A slimmed-down Fortune Brands Inc. plans to pour money into marketing its liquor brands like Jim Beam and Maker's Mark as it prepares to become a standalone spirits company.
A top executive said it is also keeping an eye out for possible acquisitions as the conglomerate sheds units that make Titleist golf balls and Moen faucets, a top executive said.
The world's fourth-largest premium spirits business is spinning off its home and security business, which also includes MasterBrand cabinets, to shareholders. Fortune's golf business will be either spun off or sold.
That leaves its spirits business, which generated 2010 revenue of $2.7 billion and also includes brands such as Canadian Club whiskey and Sauza tequila.
"We will be set up as a stand-alone business that has got the financial strength, the cash flow and the balance sheet to ensure we keep investing appropriately and seizing opportunities as they come our way," said Matthew J. Shattock, president and CEO of Beam Global Spirits & Wine, the spirits subsidiary of Deerfield, Ill.-based Fortune Brands.

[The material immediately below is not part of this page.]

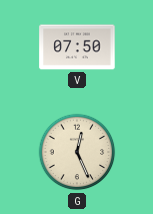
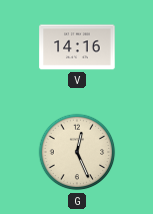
V: 07:50 -> 14:16
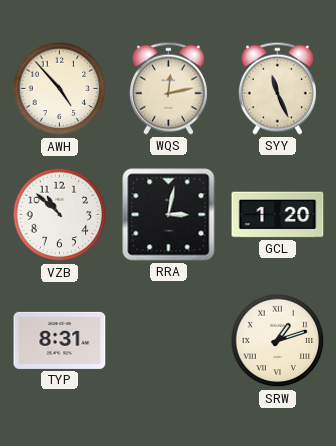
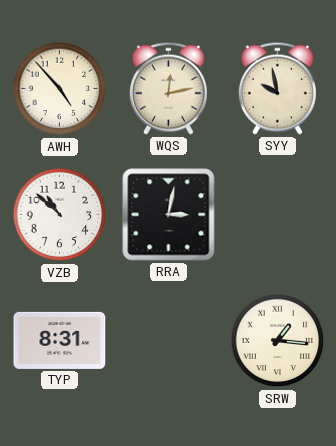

Fortune Brands expects to shed the two businesses by late this year, he said.
The commitment to its spirits business comes amid signs of a rebound in U.S. liquor sales at bars and restaurants, Shattock said. That crucial segment, known in the industry as on-premise, took a big hit during the recession, as fewer people ventured out to drink.
"It's certainly not back to where it was pre-recession, but there are enough signs and enough anecdotal evidence that the on-premise is making its way back," Shattock said.

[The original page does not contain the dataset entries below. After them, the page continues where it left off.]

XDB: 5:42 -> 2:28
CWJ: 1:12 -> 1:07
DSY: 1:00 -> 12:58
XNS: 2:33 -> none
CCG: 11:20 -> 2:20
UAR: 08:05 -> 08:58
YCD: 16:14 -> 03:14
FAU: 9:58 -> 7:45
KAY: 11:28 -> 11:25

Fortune's bourbon segment, led by Jim Beam and Maker's Mark, will be at the forefront of the company's increased marketing and product development, Shattock said in a phone interview.

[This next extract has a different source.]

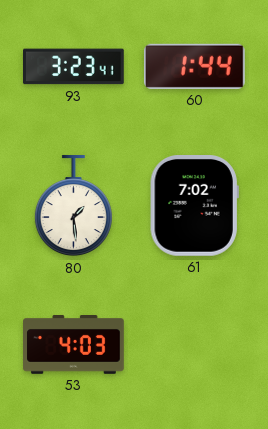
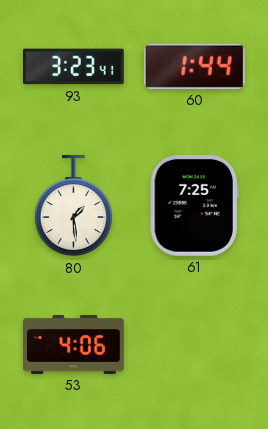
61: 7:02 -> 7:25
53: 4:03 -> 4:06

"Bourbon sits front and center as being the most important category we operate in, and the one that will be the first core for our investment going forward," he said.
Maker's Mark, the premium bourbon recognizable by its red wax seal, is in the midst of an expansion at its picturesque distillery near Loretto in central Kentucky.
The expansion, costing tens of millions of dollars, will increase production by nearly 50 percent and significantly boost bottling capacity and warehouse storage. The brand surpassed 1 million cases bottled for the first time in 2010.
Rob Samuels, who is taking the helm of the brand started by his grandparents in the 1950s, projects near double-digit yearly growth for Maker's Mark in the coming decade. He said the brand could surpass 2 million cases late this decade.
Samuels is taking charge of the brand with the retirement this week of his father, Bill Samuels Jr., who oversaw Maker's Mark for 35 years.
Last year, Maker's Mark introduced its first new product _ Maker's 46 _ a close cousin of the original but with a different aging method in the final weeks to give the whiskey a distinct taste.
Jim Beam soon will roll out a new high-end product called Jim Beam Devil's Cut. It features liquid whiskey extracted from the aging-barrel wood itself that is blended with six-year-old Jim Beam bourbon.
Investing in its existing brands remains the top priority, but the company is keeping an eye on possible acquisitions, Shattock said.
"If we see incremental opportunities which make sense, we will seize upon those," he said.
Fortune Brands recently acquired the Skinnygirl spirits brand of low-calorie, pre-mixed cocktails.
Fortune Brands added 11 of its top 15 brands in the past six years, since its acquisition of the Allied Domecq brands, which doubled Fortune's size.
In that time, international sales have gone from accounting for 25 percent to about 45 percent of spirits revenue. Maker's and Courvoisier Cognac were among the brands purchased from Allied.
"We still believe we have lots of opportunity to grow our brands and our markets around the world," Shattock said.